If there is no traffic on the line, then transmission can begin by placing a carrier on the line with the data. The source also listens for collisions, in which two or more components simultaneously transmit. A collision is detected by the presence of more than one carrier. Collisions can occur in a fully operational network as a result of the finite time it takes for a signal to travel the length of the bus. The propagation of signals on the bus is bounded by the speed of light over the length of the bus, which can be 500 m in a generic Ethernet installation. When a collision occurs, the transmitting components wait for a random interval before retransmitting.
Transmitted data moves in both directions over the bus. Every component sees every packet of data, but only extracts those packets with corresponding destination addresses. After a packet is successfully delivered, the destination can generate an acknowledgment to the sender, typically at the transport layer. If the
sender does not receive an acknowledgment after a fixed period of time (which must be greater than the round trip delay through the network), then it retransmits the message.
Collisions should occur infrequently in practice, and so the overhead of recovering from a collision is not very significant. A serious degradation in Ethernet performance does not occur until traffic increases to about 35% of network capacity.

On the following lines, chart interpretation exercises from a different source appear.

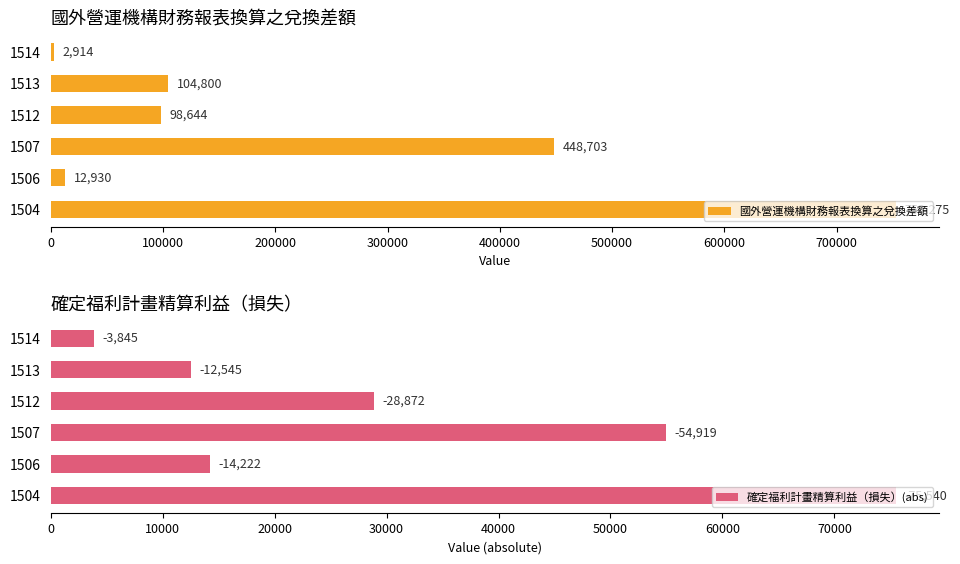

What is the value of the 國外營運機構財務報表換算之兌換差額 bar at the 3rd from the left?

448703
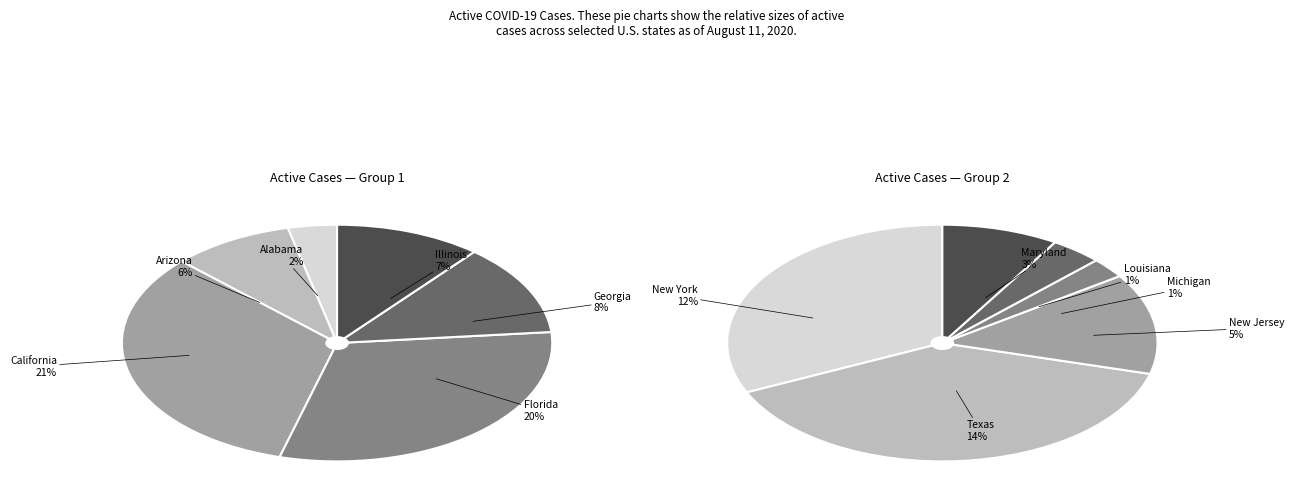

What portion of the pie excludes Alabama?

97.7%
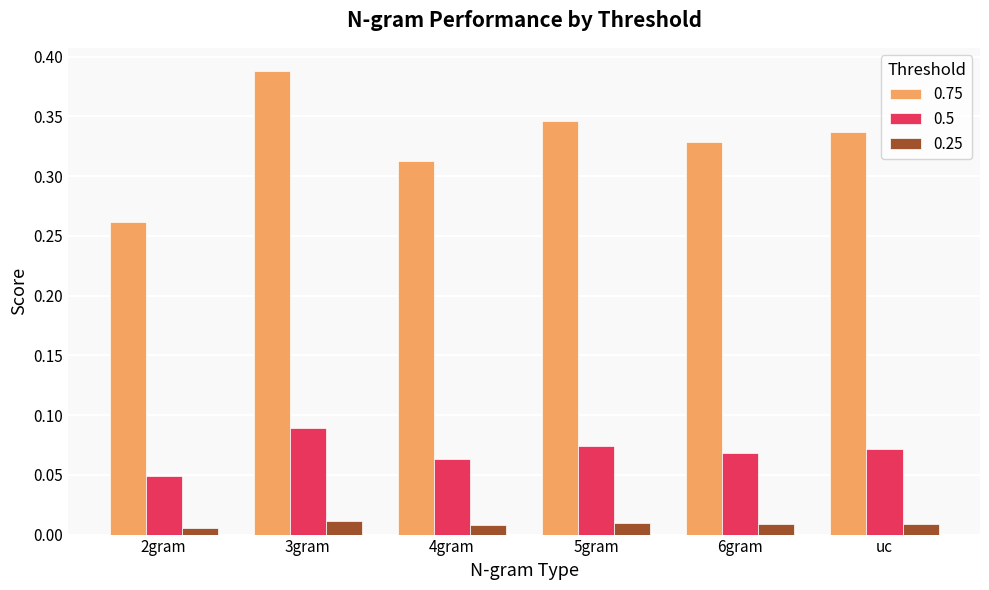

How many 0.75 values are between 0 and 1?

6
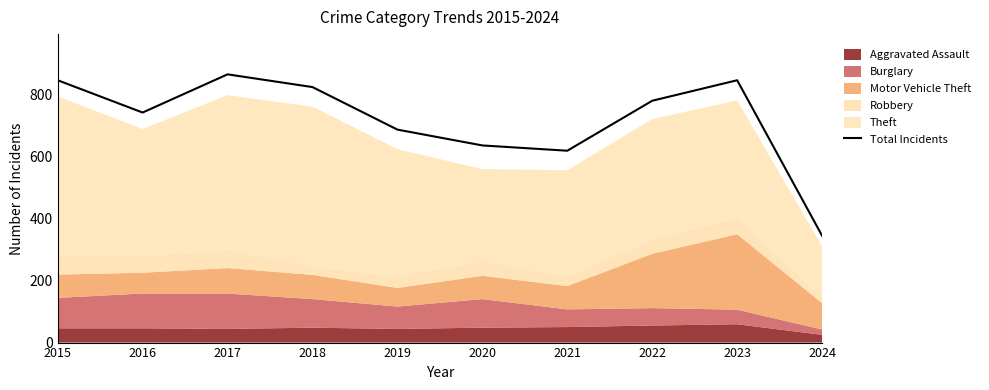

Which has a higher value, 2019 or 2022?

2022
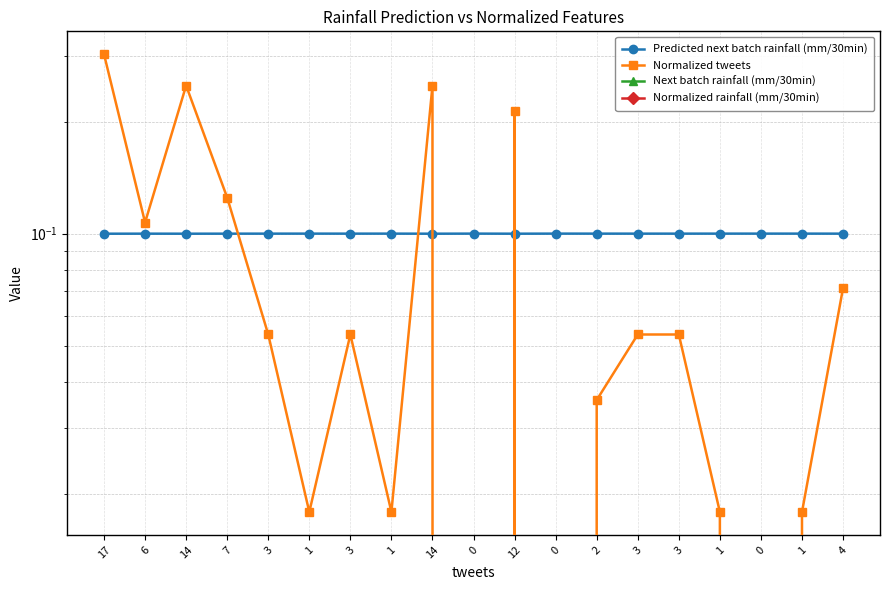

Rank the series at 1 from lowest to highest value.

Next batch rainfall (mm/30min), Normalized rainfall (mm/30min), Normalized tweets, Predicted next batch rainfall (mm/30min)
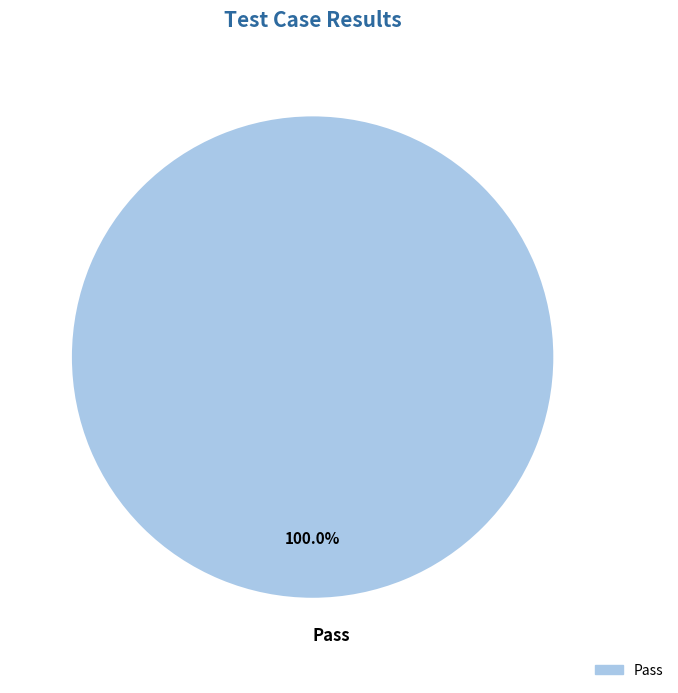

Rank the categories by value from highest to lowest.

Pass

9.3.4 BRIDGES, ROUTERS, AND GATEWAYS
As networks grow in size, they can be subdivided into smaller networks that are interconnected. The smaller subnetworks operate almost entirely independently of each other, and can use different protocols and topologies.
If the subnetworks all use the same topology and the same protocols, then it may be the case that all that is needed to extend the network are repeaters. A repeater amplifies the signals on the network, which become attenuated in proportion to the distance traveled. The overall network is divided into subnetworks, in which each subnetwork operates somewhat independently with respect to the others. The subnetworks are not entirely independent because every subnetwork sees all of the traffic that occurs on the other subnetworks. A network with simple repeaters is not extensible to large sizes. Since noise is amplified as well as the signal, the noise will eventually dominate the signal if too many repeaters are used in succession.
A bridge (different from a bus bridge, introduced in Chapter 10) does more than simply amplify signal levels. A bridge restores the individual signal levels to logical 1 or 0, which prevents noise from accumulating. Bridges have some level of intelligence, and can typically interpret the destination address of a packet and route it to the appropriate subnetwork. In this way, network traffic can be reduced, since the alternative method would be to blindly send each incoming packet to each subnetwork (as for a repeater based network).
Although bridges have some level of intelligence in that they sense the incoming bits and make routing decisions based on destination addresses, they are unaware of protocols. A router operates at a higher level, in the network layer. Routers typically connect logically separate networks that use the same transport proto- col.
A gateway translates packets up through the application layer of the OSI model (layers 4 through 7). Gateways connect dissimilar networks by performing proto- col conversions, message format conversions, and other high level functions.